The Caretaker (Story by R.C. Peris)

“Mon Dieu! They’ve sent me a terrorist.” The old woman quickly grasped at her throat in an attempt to steady her breathing. She was wearing a faded Chanel suit from the 1970s. Around her neck was a string of pearls bought in Mallorca in 1968 by her fourth husband who then quickly lost his fortune in a bad investment. Shipping. His insurance had lapsed on two shipping boats that sunk in a great storm in the Indian Ocean. Marguerite would not be humiliated. She divorced her husband and quickly found a wealthy photographer to marry. When Marguerite was young she was quite stunning. But her fifth husband never photographed her except for one time when she was sitting on a bench by a window reading Flaubert. He body was in darkness but the tip of her nose and the book were lit by dying light. A tiny sliver of the Eiffel Tower could be detected in the window. Her fifth husband was mostly absent for the six years of their marriage and when he died in a boating accident near Monaco, she did not cry. She inherited a fortune and the immense apartment in Paris was hers and hers alone.

The caretaker, Haja, was a Muslim woman born in Algeria but raised in Marseilles. She was new to Paris and was studying to be a nurse. Haja wore a veil but her lovely face was not hidden from view.

“I assure you,” said Haja. “I am no terrorist.” Haja took the accusation in stride.

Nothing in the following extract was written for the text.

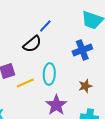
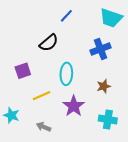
blue line: (45, 26) -> (66, 16), moved
yellow line: (25, 83) -> (41, 96), moved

These types of comments were hardly unique. “I am here to care for you and escort you to the doctor. I will make your meals, administer your medication, clean your house, do your laundry…”

“And my cats.” Marguerite stood taller in an attempt to seem haughty.

“Yes, I will attend to your cats.”

“Do you know who I am?”

“Marguerite Delacroix.” Haja suppressed a yawn.

“I am descended from the royal line in Austria and Russia.”

“I see.” This meant nothing to Haja.

“You will always address me as Madame and never use the informal with me.”

“Oui, vous êtes trés important.”

Marguerite wandered off to her bedroom and Haja began her work. The large apartment was gilded and decorated with antiques. Haja was careful with every object. Later, Haja heard music playing. Madame was playing Chopin from her stereo. She was sitting on a divan with a rigid back. Tears were streaming down her facing. Her makeup was dissolving.

“What is wrong Madame?” Haja was mildly concerned.

“My head hurts. It hurts every day. My blood pressure. My life. I’m so alone. I’m so scared. I’m so near death. What does anything even mean?”

Haja didn’t know. She was very near being Agnostic. She wore the veil because her parents, with whom she lived, insisted. She had no words of comfort.

“It’s time for your medication. Take your medication, sleep, then wake up, dress, face Paris, drink coffee, eat some cake, pet your cats…life consists of small things. Focus only on each moment. That is all. I think, perhaps, life makes no sense but that’s too difficult to deal with. Yes. Focus only on the moment. What do you feel now?”

Marguerite wiped tears. “The beauty of the music.”

“Good. Now I will make chicken with mustard sauce and as you dine I will go to the bakery and buy a small Austrian pastry in honor of your lineage. Or perhaps you would prefer a crepe with cream and caviar. I saw a small tin in the refrigerator.”

“Oh, that sounds wonderful. Thank you for respecting my lineage.”

“Family is important. Your life is important.”

“How?” Marguerite looked desperate.

Haja shrugged. “Life may be absurd and fleeting but meaning and blood give us roots to the Earth. Now, if you’ll excuse me. I must see to dinner.”

Marguerite’s body went slack and she allowed Chopin to drench her and soon she was no longer sad. Life meant something. She didn’t know the meaning. It did mean something. It had to. The alternative was unbearable.